Case study: Sour condensate NGL export pumps seal failure

In a facility, a frequent seal failure occurred on two sour condensate natural gas liquids (NGL) export pumps. After dismantling and inspecting one of the seals, it was determined that the seal had high contamination on the inner and the outer seals in addition to high-temperature failure for the outer seal elastomer (dry running seal, mating ring O-ring).

The pump owner reported frequent seal failures and requested pump specialists to oversee a comprehensive investigation. A site visit was conducted by the pump specialists to gain a better understanding of the pump and seal systems.

Additionally, previous seal failure reports were reviewed covering the period from 2014–2017. This case was considered to be an exceedingly high seal failure rate, with a mean time between failures (MTBF) of ~7 mos, considering that only one of the two pumps is typically in operation. This is much lower than the seal design life of 36 mos.

Unit A non-drive end (NDE) seal leak incident investigation. As per the provided data, the Unit A NDE seal failed after less than 1 mos of operation while the pump was not running and resulted in leakage to the atmosphere, triggering the lower explosive limit (LEL) alarm in the plant. The pump was shutdown 7 hr before the alarm. FIG. 1 shows the pump discharge pressure and the seal leakage detection from the time of the pump shutdown to the time where the alarm was triggered.

Allah Fig 01
FIG. 1. Pump depressurization due to seal leakage.
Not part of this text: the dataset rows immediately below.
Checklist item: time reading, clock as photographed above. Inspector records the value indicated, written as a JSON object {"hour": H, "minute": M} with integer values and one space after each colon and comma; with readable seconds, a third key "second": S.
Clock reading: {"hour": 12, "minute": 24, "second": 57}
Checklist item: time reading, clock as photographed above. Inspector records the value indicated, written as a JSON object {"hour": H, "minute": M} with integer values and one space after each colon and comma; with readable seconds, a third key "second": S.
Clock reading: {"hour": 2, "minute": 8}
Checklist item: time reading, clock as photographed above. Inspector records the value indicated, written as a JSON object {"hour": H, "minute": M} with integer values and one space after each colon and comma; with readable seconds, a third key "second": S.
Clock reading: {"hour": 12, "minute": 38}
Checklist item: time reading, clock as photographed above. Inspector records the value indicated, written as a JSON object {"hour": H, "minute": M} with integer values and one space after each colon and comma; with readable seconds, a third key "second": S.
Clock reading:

FIG. 2 shows the pressure trend for the drive end (DE) and the NDE seal leakage detection pressure for the complete 23-d duration of the seal operation.

Allah Fig 02
FIG. 2. DE and NDE seal leak pressure measurements.

The inspection of the seal at a local facility showed the following:

  • High contamination on inner and outer seals (FIG. 3)
    Allah Fig 03
    FIG. 3. The outboard mating ring showed heavy contamination and the O-ring was hardened and broken (A and B); the inboard primary dynamic ring showed excessive wear and OD chipping and contamination (C).
  • Contamination material was partially metallic (i.e., attracted to magnets)
  • Inner seal dynamic O-ring had a significant amount of contaminated materials stuck to it
  • Outer seal mating ring O-ring was hardened and cut due to high temperature
  • Inner and outer seal faces were showing heavy wear marks.
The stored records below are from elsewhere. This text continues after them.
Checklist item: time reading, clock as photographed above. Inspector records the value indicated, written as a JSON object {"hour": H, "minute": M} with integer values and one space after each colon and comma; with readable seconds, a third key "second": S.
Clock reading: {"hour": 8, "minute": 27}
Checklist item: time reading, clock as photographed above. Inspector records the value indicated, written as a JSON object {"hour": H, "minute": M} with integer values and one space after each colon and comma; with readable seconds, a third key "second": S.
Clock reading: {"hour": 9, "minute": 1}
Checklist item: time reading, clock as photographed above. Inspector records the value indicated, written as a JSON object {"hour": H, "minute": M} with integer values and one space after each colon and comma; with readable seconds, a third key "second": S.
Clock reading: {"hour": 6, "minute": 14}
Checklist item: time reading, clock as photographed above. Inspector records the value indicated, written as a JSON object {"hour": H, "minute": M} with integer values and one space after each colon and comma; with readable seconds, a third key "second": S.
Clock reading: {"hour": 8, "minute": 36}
Seal failure analysis. Based on the collected data, the most logical scenarios for the failure of the Unit A NDE mechanical seal are listed here:

  1. The assessment of the pump’s 23 d of operation shown in FIG. 2 shows that the NDE seal leakage detection pressure maintained an approximate average of 20 psig, which exceeds the alarm limit set at 10 psig. This could be caused by one or a combination of the below:
    a.   A stuck check valve as per American Petroleum Institute (API) Plan 76. This is          highly probable as it might create back pressure in the cavity between the two        seals.
    b.   A passing API Plan 76 drain valve or a passing mechanical seal drain valve.              This might result in flow entering the seal cavity.
    c.   A passing pump drain valve or passing API Plan 23 drain valve. This is also              possible and might result in pressurizing the seal cavity if one of its drain                valves  is passing.
  2. The high seal cavity pressure had a significant effect on the outer seal. This pressure, as well as the high contamination in the process liquid, are believed to have caused the high outer seal temperature, which hardened and broke the outer seal, mating ring O-ring shown in FIG. 3. This resulted in the failure of the outer seal, which is supported by the reduction in the NDE seal cavity pressure from 25 psig to 2 psig (FIG. 2).
  3. 3.   During the operation of Unit A, the pump casing was at a suction pressure of ~200 psig. However, the pressure measurements show that the pump pressure dropped from 200 psig to 5 psig during the 8 hr after the pump shutdown, as shown in FIG. 1. This is believed to be caused by a failure of the NDE inner seal due to hang-up, seal faces wear and/or the presence of dirt between the two seal faces.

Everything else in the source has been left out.